Qassem, who took over as the leader of the Iran-backed terror group following the assassination of his predecessor Hassan Nasrallah, also conceded that Hezbollah had no idea that Israel’s surveillance capabilities were as advanced and far-reaching as they are.

He said they were aware that there had been possible wiretapping but “did not realize the extent — that it was near-total and very extensive.”

In Beirut’s southern suburbs, the remains of exploded pagers used by Hezbollah on display at an undisclosed location, on September 18, 2024, in a stealth attack blamed on Israel. (AFP)

The Hezbollah chief estimated that Israel has been collecting data through aerial surveillance for the past 17 years — since the end of the Second Lebanon War — and that the terror group “couldn’t grasp how deep” it went.

He denied, however, that there were any serious cases of Israeli spies infiltrating Hezbollah’s senior ranks, saying no evidence had so far been uncovered of “vast human infiltration.”

The pager attack marked the opening blow in an Israeli military campaign against Hezbollah, following nearly a year of cross-border skirmishes that began when the terror group began carrying out solidarity attacks a day after its ally Hamas’s October 7, 2023, onslaught.
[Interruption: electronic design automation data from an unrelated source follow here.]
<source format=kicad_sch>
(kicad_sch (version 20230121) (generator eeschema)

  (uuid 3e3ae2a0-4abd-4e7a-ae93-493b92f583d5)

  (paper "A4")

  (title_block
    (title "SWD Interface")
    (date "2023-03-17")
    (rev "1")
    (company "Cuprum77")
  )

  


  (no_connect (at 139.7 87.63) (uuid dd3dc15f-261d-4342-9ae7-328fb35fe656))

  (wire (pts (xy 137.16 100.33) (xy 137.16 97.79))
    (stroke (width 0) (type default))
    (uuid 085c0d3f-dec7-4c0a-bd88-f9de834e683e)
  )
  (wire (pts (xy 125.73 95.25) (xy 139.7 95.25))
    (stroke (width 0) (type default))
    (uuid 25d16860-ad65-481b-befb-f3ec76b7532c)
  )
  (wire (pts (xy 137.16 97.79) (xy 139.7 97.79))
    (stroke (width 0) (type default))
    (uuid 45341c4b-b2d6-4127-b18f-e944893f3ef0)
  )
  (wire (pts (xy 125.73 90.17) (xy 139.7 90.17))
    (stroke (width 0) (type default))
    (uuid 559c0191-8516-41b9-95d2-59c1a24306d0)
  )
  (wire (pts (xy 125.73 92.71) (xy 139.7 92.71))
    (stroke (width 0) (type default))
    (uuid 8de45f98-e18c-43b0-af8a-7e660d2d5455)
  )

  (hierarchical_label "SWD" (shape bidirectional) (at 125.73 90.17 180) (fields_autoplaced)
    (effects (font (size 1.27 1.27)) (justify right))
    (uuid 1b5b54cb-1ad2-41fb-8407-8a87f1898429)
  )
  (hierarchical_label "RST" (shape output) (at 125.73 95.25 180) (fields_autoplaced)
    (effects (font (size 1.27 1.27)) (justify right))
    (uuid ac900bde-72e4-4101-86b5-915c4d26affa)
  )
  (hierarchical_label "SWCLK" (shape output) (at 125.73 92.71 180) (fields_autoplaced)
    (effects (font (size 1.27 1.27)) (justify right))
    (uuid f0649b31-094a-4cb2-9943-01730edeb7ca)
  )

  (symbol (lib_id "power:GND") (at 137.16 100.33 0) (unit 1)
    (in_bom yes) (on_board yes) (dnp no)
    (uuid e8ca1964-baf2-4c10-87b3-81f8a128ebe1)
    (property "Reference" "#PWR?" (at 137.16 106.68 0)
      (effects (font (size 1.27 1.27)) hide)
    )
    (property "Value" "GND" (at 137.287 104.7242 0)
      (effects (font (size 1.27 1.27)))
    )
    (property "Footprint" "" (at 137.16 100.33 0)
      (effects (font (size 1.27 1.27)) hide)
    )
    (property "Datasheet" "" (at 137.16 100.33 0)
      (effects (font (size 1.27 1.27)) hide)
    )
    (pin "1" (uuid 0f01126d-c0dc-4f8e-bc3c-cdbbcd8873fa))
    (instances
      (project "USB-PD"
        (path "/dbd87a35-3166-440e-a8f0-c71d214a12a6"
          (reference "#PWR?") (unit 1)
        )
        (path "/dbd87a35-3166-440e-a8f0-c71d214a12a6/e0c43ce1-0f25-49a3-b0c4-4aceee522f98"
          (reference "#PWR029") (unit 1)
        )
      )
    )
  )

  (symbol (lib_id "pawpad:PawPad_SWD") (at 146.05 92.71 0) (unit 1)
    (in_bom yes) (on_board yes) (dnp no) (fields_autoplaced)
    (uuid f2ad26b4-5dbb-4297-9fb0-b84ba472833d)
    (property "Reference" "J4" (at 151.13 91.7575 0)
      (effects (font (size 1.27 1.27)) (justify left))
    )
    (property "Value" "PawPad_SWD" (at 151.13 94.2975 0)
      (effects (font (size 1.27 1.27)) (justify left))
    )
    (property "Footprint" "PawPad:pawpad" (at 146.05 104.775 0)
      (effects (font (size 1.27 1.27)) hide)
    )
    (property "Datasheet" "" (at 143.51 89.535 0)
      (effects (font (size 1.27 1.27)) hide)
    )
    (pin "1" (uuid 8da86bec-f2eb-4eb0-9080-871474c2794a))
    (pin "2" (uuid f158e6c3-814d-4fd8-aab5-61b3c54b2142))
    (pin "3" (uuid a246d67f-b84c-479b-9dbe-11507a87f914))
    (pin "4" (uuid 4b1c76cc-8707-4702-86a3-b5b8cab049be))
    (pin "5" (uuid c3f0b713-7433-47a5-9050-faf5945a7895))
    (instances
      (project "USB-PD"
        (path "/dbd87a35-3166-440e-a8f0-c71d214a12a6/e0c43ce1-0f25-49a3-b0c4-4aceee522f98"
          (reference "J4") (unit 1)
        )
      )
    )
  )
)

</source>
The fighting ended in November with a US-brokered ceasefire deal.

In the al-Mayadeen interview, Qassem explained Hezbollah’s decision to launch near-daily attacks on Israel in wake of the Hamas attack rather than a full-scale war.
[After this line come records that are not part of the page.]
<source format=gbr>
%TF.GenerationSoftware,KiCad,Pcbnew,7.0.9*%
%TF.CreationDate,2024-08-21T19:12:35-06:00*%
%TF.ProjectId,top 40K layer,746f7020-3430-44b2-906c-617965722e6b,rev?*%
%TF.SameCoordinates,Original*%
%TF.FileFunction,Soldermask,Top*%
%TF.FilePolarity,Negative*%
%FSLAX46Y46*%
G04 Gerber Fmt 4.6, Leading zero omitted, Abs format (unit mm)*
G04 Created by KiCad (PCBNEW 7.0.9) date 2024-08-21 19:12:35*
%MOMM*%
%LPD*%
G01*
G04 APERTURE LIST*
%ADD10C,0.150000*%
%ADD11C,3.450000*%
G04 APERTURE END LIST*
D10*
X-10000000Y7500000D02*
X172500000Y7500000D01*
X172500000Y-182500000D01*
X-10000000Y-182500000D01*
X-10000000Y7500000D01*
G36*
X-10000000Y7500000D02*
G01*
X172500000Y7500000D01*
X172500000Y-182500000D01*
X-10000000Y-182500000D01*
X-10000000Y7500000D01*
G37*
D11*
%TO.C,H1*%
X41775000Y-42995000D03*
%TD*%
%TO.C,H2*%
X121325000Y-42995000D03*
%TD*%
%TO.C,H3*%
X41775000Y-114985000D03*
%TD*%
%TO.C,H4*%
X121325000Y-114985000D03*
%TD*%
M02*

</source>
“The outcome of a full war is predictable. It requires preparedness that simply wasn’t available,” he said. “We had to enter the battle with limited support and observe developments closely. Based on how things evolved, we could make a clearer choice.”

According to Qassem, Hamas did not coordinate with Hezbollah in advance of October 7, and the two terrorist organizations later discussed whether the latter should intensify attacks on Israel.

“Doing more than support would not have changed the outcome,” he insisted, saying “we came to see that the Israeli aggression was extreme, supported by new rules of engagement and US backing.”

Lebanese emergency responders inspect the debris at the site of an airstrike on a vehicle in Khalde, south of the capital Beirut on July 3, 2025. (IBRAHIM AMRO / AFP)

Addressing recent Israeli strikes against Hezbollah in Lebanon, Qassem threatened that “resistance will not wait forever. There are limits.” Israel says it reserves the right under the ceasefire agreement to act against imminent threats by Hezbollah, and accuses the terror group of ceasefire violations, which it denies.

“There is no third option between victory and martyrdom. We do not have surrender as an option,” Qassem said.